Tarifvertrag druckindustrie sonderurlaub

• In Finnland bietet ein sektoraler Kodex Journalisten längere Urlaubszeiten als andere nationale Arbeitnehmer. Nach dem ersten Jahr der Beschäftigung beträgt der Jahresurlaub eines Journalisten vier Wochen und der Winterurlaub ist eine zusätzliche Woche. Nach zwei Jahren beträgt der Jahresurlaub fünf Wochen und der Winterurlaub ist eine zusätzliche Woche. Nach zehn Jahren Beschäftigung hat der Arbeitnehmer Anspruch auf eine zusätzliche Urlaubswoche. Die in der Pressebranche Beschäftigten können auch für eine bestimmte Anzahl von Abenden und Nachtschichten zusätzliche Urlaubszeit erhalten. Auch Drucker, Angestellte in der Medienbranche und Zeitungszusteller haben einen besseren Jahresurlaub als das gesetzliche Niveau: Der Jahresurlaub beträgt fünf Wochen (30 Tage) und der Winterurlaub ist eine Woche (5 Tage). Für Schichtarbeiter beträgt der Winterurlaub zwei Wochen (10 Tage). Darüber hinaus erhält eine Arbeitnehmerin während ihres Mutterschaftsurlaubs in der Druckbranche ihr volles Gehalt für insgesamt drei Monate. Ihr Unternehmen kann auf verschiedene Weise durch einen Tarifvertrag abgedeckt werden? Die europäische Regelung für befristet Beschäftigte war der Ausgangspunkt der von den Gewerkschaften in Dänemark angenommenen strategie.

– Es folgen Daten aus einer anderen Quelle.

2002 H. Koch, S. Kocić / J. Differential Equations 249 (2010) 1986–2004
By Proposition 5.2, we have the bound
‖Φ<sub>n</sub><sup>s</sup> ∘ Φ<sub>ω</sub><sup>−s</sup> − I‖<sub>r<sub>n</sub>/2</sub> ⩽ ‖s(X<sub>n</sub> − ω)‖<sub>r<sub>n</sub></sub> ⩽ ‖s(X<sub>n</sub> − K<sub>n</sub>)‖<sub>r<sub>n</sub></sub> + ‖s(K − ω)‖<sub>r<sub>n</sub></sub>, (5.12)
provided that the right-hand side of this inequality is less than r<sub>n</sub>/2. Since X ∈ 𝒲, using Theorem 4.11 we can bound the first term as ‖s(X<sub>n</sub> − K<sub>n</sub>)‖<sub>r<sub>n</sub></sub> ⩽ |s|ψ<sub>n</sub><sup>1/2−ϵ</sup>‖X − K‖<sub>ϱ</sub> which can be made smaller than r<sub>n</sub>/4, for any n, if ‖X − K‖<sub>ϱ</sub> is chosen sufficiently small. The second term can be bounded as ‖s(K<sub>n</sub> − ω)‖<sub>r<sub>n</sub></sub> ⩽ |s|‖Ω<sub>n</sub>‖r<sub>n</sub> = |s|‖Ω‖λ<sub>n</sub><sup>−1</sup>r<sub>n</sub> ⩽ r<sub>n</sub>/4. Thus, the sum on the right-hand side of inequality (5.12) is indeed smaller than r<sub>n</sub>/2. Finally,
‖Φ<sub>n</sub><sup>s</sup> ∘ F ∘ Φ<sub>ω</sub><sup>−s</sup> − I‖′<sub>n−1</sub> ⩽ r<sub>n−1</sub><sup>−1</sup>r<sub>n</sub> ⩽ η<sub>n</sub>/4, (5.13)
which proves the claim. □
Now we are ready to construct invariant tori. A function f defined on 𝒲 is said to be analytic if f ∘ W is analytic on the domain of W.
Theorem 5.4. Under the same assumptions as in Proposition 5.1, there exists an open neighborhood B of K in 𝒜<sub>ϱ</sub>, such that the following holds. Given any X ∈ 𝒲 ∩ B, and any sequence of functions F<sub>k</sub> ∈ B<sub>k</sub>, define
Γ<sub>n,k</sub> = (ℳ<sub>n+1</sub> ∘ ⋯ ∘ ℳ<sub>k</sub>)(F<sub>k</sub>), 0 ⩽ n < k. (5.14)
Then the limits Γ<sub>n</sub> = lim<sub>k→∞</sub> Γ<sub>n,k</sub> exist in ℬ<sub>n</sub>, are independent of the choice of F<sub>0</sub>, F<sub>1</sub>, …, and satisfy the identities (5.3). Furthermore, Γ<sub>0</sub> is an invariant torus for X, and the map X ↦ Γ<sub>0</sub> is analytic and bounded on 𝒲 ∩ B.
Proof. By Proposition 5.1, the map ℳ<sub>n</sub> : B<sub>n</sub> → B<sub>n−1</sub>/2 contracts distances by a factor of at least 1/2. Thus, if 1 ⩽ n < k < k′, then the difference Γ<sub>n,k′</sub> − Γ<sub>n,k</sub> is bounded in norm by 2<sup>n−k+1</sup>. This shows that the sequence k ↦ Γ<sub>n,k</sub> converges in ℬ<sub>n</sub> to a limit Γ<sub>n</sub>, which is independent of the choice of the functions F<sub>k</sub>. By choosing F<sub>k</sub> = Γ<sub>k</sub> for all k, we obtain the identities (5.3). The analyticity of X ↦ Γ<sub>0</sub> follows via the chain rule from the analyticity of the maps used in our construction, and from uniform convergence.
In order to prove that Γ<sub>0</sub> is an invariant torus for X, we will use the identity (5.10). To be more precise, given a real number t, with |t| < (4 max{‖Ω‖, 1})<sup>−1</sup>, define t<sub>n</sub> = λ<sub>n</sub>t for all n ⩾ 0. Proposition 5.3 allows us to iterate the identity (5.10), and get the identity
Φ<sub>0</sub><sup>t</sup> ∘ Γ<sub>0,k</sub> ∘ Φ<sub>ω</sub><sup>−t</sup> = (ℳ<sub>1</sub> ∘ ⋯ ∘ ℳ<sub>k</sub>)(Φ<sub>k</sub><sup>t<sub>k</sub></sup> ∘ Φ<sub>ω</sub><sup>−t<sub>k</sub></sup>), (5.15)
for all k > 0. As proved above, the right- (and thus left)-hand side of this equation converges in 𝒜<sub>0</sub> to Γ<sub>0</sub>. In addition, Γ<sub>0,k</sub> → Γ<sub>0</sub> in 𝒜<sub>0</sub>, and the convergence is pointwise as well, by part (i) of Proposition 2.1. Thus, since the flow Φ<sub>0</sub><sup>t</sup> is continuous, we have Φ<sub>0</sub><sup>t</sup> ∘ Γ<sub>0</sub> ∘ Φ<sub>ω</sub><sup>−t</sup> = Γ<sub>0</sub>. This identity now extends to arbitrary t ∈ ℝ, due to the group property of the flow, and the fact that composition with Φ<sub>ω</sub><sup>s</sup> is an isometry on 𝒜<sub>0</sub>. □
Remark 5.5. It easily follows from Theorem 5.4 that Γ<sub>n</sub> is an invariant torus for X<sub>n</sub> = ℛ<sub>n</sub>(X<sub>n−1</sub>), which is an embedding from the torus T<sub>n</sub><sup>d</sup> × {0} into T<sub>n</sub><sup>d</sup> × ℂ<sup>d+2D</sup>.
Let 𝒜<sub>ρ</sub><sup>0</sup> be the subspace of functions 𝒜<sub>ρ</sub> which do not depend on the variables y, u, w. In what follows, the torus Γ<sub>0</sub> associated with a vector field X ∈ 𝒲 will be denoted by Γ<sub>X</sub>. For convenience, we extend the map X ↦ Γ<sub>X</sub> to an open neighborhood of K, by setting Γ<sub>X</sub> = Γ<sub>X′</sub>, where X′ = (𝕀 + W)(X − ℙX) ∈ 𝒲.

Die europäische Regelung der 48-Stunden-Höchstarbeitszeit war auch ein wichtiges Instrument für die dänischen Gewerkschaften bei ihren Verhandlungen über die Arbeitszeit. Das ist für die Gewerkschaften dort traditionell ein schwieriges Thema. Die dänischen Gewerkschaften haben sich weiter für den sozialen Dialog eingesetzt, um freiberufliche Unternehmen für kollektive Urheberrechte zu sichern, und konnten Tarifverträge aushandeln, von denen die meisten Freiberuflern einige Nutzungsrechte an ihren Produkten einräumen. Die größte Herausforderung für die Printmedienbranche besteht auch heute noch in den Restrukturierungsprozessen, die in letzter Zeit (hauptsächlich durch Fusionen und Übernahmen) stattgefunden haben und die sowohl bei Unternehmen als auch bei Den Beschäftigten Überkapazitäten abgebaut haben. Ein gutes Beispiel für die Auswirkungen dieses Prozesses ist in Österreich zu finden. Angesichts der stetig sinkenden Marktpreise für Printprodukte und des zunehmenden Wettbewerbsdrucks aus den sogenannten Niedriglohnländern fordert der wichtigste Arbeitgeberverband Österreichs im Einklang mit der Wirtschaftskammer Österreich (WKÖ) eine Änderung des Arbeitszeitgesetzes, um die Arbeitszeitregelungen weiter zu lockern und die Lohnnebenkosten zu senken. Die Gewerkschaftsseite ist klar dagegen und weist auf Spielraum für Tarifverhandlungen über Arbeitszeitflexibilisierung hin. Die Arbeitszeit wird daher wahrscheinlich das Hauptthema sein, mit dem sich in den anstehenden Verhandlungsrunden im Druck zu befassen ist. In Dänemark unterliegen Journalisten dänischen Gesetzen, d. h.

dem Gesetz über die Medienverantwortung (Medieansvarsloven) und dem Gesetz über Massenmedieninformationsdatenbanken (Lov om massemediers informationdatabaser). Erstere, die Vorschriften darüber enthält, wer strafrechtlich und gesetzestreu verantwortlich ist, besagt, dass die Inhalte der Medien mit den Standards guter Medien übereinstimmen sollten, und gibt das Recht, auf Medienausgaben zu antworten. Dazu kann eine Person, die sich von den Medien misshandelt fühlt, eine Beschwerde bei der Pressebeschwerdekommission (Pressen-vnet) einreichen. Das letztgenannte Gesetz enthält eine Reihe von Vorschriften für Informationsdatenbanken und öffentliche Informationsdatenbanken. Die Kanzlei NJORD bietet Rechtsberatung im Zusammenhang mit allen Herausforderungen im Zusammenhang mit Tarifverträgen an. Wir können sicherstellen, dass Ihr Unternehmen die Regeln des betreffenden Tarifvertrags kennt. Darüber hinaus beraten und unterstützen wir Sie bei folgenden Fragen: * Beschäftigungszahlen für den Printmediensektor in Irland sind nur für die Druckindustrie verfügbar Für Irland liegen Beschäftigungszahlen nur für die Druckindustrie vor.